:: Problem ::
As the answer, give a copy of each line below that includes the word "fixtures".

:: Information provided ::
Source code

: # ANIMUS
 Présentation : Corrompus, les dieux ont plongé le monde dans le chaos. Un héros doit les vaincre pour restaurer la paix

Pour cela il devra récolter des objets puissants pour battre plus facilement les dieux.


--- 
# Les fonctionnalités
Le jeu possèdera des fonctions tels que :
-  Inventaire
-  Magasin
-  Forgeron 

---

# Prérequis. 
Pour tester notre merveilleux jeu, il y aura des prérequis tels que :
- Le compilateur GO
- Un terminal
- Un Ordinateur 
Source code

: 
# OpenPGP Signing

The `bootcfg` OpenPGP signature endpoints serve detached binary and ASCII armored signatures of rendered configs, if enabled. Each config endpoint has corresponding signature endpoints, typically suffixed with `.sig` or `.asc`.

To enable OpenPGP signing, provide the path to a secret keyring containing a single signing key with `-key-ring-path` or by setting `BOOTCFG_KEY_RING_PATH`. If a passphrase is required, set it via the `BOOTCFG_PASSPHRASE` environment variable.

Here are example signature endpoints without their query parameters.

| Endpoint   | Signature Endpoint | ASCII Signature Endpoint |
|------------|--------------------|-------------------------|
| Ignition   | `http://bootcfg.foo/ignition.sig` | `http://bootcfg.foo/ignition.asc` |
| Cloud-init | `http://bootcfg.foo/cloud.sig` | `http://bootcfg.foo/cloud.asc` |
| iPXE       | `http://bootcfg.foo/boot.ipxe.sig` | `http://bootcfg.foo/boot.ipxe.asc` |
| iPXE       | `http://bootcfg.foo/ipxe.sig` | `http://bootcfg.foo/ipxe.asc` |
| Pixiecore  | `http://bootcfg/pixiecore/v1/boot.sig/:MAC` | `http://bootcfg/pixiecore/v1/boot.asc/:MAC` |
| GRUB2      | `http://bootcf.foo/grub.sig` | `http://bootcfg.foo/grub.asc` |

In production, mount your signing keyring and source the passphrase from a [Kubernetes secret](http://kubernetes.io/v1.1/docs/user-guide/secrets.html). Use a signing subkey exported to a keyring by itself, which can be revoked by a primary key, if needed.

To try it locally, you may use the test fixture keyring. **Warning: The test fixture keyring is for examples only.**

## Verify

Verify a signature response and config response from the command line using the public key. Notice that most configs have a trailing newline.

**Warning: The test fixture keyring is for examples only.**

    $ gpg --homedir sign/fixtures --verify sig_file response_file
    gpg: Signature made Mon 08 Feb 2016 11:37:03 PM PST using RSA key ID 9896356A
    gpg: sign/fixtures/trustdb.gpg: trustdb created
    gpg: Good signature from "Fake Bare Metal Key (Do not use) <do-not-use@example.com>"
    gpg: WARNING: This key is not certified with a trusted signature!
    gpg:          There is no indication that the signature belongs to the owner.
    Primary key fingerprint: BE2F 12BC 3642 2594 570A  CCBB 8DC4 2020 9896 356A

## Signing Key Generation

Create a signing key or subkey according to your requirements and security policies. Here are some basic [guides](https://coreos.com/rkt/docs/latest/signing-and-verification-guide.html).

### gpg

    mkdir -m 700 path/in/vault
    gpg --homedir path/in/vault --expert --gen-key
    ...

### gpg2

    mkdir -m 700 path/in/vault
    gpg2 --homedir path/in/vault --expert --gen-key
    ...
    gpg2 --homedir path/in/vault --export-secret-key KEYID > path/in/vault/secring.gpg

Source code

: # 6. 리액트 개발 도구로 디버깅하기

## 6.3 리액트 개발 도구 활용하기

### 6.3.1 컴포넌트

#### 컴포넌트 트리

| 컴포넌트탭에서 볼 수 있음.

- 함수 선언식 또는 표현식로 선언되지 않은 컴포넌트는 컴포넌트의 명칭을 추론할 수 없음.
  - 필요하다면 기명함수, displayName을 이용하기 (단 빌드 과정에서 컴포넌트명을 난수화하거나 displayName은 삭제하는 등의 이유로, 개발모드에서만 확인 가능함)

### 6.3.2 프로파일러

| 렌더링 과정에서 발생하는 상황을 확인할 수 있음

:: Exercise output ::
    $ gpg --homedir sign/fixtures --verify sig_file response_file
    gpg: sign/fixtures/trustdb.gpg: trustdb created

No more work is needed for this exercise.